This week, we’re running a three-part series on the flawed way that we measure housing affordability. Yesterday, we looked at exactly what’s wrong with one of the most common ways we determine what “affordable” means. Today, we’re looking at an alternative measure, “residual income.” In the final part, we’ll examine the particular challenges of understanding “affordability” for owner-occupied homes.


Yesterday, we investigated some of the shortcomings of the most common index of housing affordability. Most measures rely on a 30% threshold, and suggest that someone is housing-burdened if they pay more than 30 cents per dollar of income on their rent or mortgage. But that figure obscures a lot of other important information: how much money someone has left to pay for other necessities; how much someone will have to pay in other location-related costs, like transportation; and whether the housing purchased is of acceptable quality.

So how might we improve on that?

Well, what the 30% (or 45%) threshold is trying to capture – what the concept of “affordability” really means – is “ability to pay.” What we really want to know, when we ask if housing is affordable, is whether a given person or family can buy themselves acceptable housing without sacrificing any other necessities, from decent food to work-appropriate clothing, child care to retirement savings.
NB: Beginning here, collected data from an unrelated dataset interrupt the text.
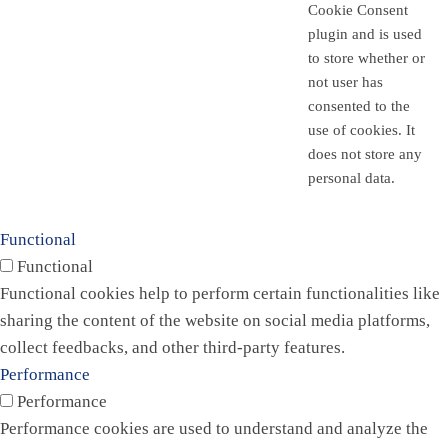
Cookie Consent
plugin and is used
to store whether or
not user has
consented to the
use of cookies. It
does not store any
personal data.
Functional
Functional
Functional cookies help to perform certain functionalities like
sharing the content of the website on social media platforms,
collect feedbacks, and other third-party features.
Performance
Performance
Performance cookies are used to understand and analyze the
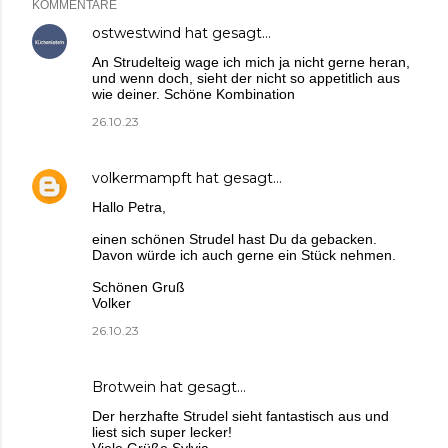
KOMMENTARE
ostwestwind
hat gesagt…
An Strudelteig wage ich mich ja nicht gerne heran,
und wenn doch, sieht der nicht so appetitlich aus
wie deiner. Schöne Kombination
26.10.23
volkermampft
hat gesagt…
Hallo Petra,
einen schönen Strudel hast Du da gebacken.
Davon würde ich auch gerne ein Stück nehmen.
Schönen Gruß
Volker
26.10.23
Brotwein
hat gesagt…
Der herzhafte Strudel sieht fantastisch aus und
liest sich super lecker!
Viele Grüße Sylvia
We want to know whether the price of housing – including the transportation options that go with that housing – makes you more or less financially capable of living a reasonably comfortable life.

Two-flats in Chicago. Credit: Jeremy Atherton, Flickr.
Two-flats in Chicago. Credit: Jeremy Atherton, Flickr.

 

So what would a capability-based housing affordability measure look like? Fortunately, there’s already a good proposal. The “residual income” approach, promoted most notably by University of Massachusetts-Boston professor Michael Stone, looks explicitly at non-housing costs – either for real individual households or an imagined “typical” household meant to represent a particular demographic – and subtracts those from total income. What’s left over – the “residual” – is how much you can afford to spend on housing without sacrificing other necessary payments.

Unlike the 30% threshold, the residual income approach actually measures your ability to pay, which means that it won’t spectacularly fail “tests” like the one in Part 1 of this post. It acknowledges that different people have different spending needs, and that affluent people who choose to buy expensive housing are indulging in a luxury, not suffering from an affordability crisis.

In addition to addressing equity concerns, the residual income approach automatically adjusts for other location-based costs. If choosing to buy a home in a particular place means that transportation costs go up by $300 a month, then the residual income method will require that there be an extra $300 budgeted outside of housing costs in order for that home to be “affordable.”

It’s less clear how to incorporate housing quality. If access to education, for example, is one of the “capabilities” we think is essential, then you might say that anyone whose housing location doesn’t give them access to decent public schools – and who can’t afford to send their children to private schools – doesn’t have access to affordable housing of acceptable quality. But what sorts of cutoffs to use, and what else counts towards “acceptable housing quality,” is obviously up for debate. How to integrate those sorts of concerns into the housing affordability conversation is a difficult question, but one that needs to be acknowledged.

New housing in Dallas. Credit: Matthew Rutledge, Flickr.
New housing in Dallas. Credit: Matthew Rutledge, Flickr.

 

Another issue is that “residual income” is a bit harder to calculate than the 30% threshold, since it requires knowing much more about a given household than just their total income. But it’s far from impossible, and is already being employed at scale by the Department of Veterans Affairs, which uses a version of the residual income approach to qualify veterans for mortgages.

Michael Stone has also worked out how the national affordable housing landscape changes if you use residual income, rather than income ratios, as your yardstick. It turns out that the number of people suffering from unaffordable housing stays roughly the same – it’s just that they’re different people. As in our example above, residual income sees far less of a problem for wealthier, smaller households, and far more of a problem for poorer, larger households.

And when it comes to deciding who to target with affordable housing policies – and how much help they need – that can make a big difference. As affordable housing becomes one of the defining issues for many of our largest, most economically successful cities, making sure we understand what “affordable” really means is crucial. The 30% standard, though sometimes useful as a rule of thumb, is too blunt to be our main tool. It makes sense to shift to an approach that measures whether or not people can afford the makings of a stable life in America, which requires going beyond a simple cost-income ratio. The residual income metric is a good candidate.